Глава 24. МАРБОРН СТАНОВИТСЯ ЛИШНИМ

   За последнюю неделю Гамон сильно изменился. Он поседел, сгорбился, и на лице его появились новые морщины, Лидия не досаждала брату вопросами, догадываясь о причинах его озабоченности. К ее удивлению, Ральф, выслушав ее сообщение о встрече с Морлеком, сохранил необычное для него спокойствие, не вспылил, не рассердился.
   И, как ни странно, новость о присутствии в Старом Доме леди Джоан Карстон также не взволновала его.
   На следующий день после посещения Джемса Лидия приобрела плацкартный билет и распорядилась, чтобы ее багаж отправили на вокзал. Покончив с приготовлениями к поездке, она отправилась в контору к Ральфу.
   — Сегодня я уезжаю в Париж, — сообщила она ему. — Мне нужны деньги.
   Он удивленно взглянул на сестру.
   — Кто тебе сказал, что ты уезжаешь в Париж?
   Она притворилась удивленной его вопросом, однако брат и глазом не повел.
   — Ты останешься здесь. Я уже сказал тебе о своем решении. Возможно, скоро придется уехать отсюда и мне.
   — Что произошло? — спросила она, впервые отдавая себе отчет в серьезности положения. — Неужели дело так скверно?

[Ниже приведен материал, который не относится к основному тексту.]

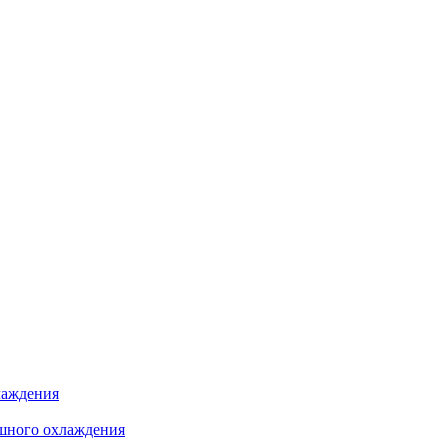
лаждения
шного охлаждения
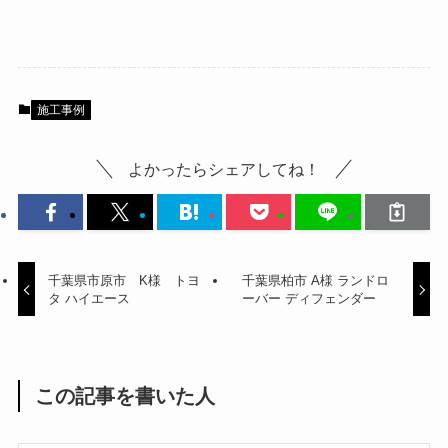
施工事例
よかったらシェアしてね！
千葉県市原市 K様 トヨ
千葉県柏市 A様 ランドロ
タ ハイエース
ーバー ディフェンダー
この記事を書いた人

   — Хуже, чем ты предполагаешь, — ответил он. — Видишь ли, Лидия, — продолжал он насколько мог любезно, — я бы не хотел, чтобы ты покинула меня в такую тягостную минуту. К тому же я обещал Сади, что привезу тебя в Танжер.
   Она взяла стул и уселась напротив. Затем, опершись локтями о стол и глядя в упор на брата, бросила ему:
   — Больше ты ничего не обещал Сади?
   Он не осмелился взглянуть ей в глаза.
   — Пять лет назад ты очень хотел, чтобы я поселилась в Танжере. Что ты тогда обещал Сади?
   — Ничего определенного. Ведь раньше ты относилась к нему более терпимо.
   Лидия скорчила гримаску:
   — Каждая молодая девушка заинтересуется живописным арабом. Но, судя по твоим рассказам, он не особенно молод и не очень красив. А мое положение в обществе? Я дорожу им.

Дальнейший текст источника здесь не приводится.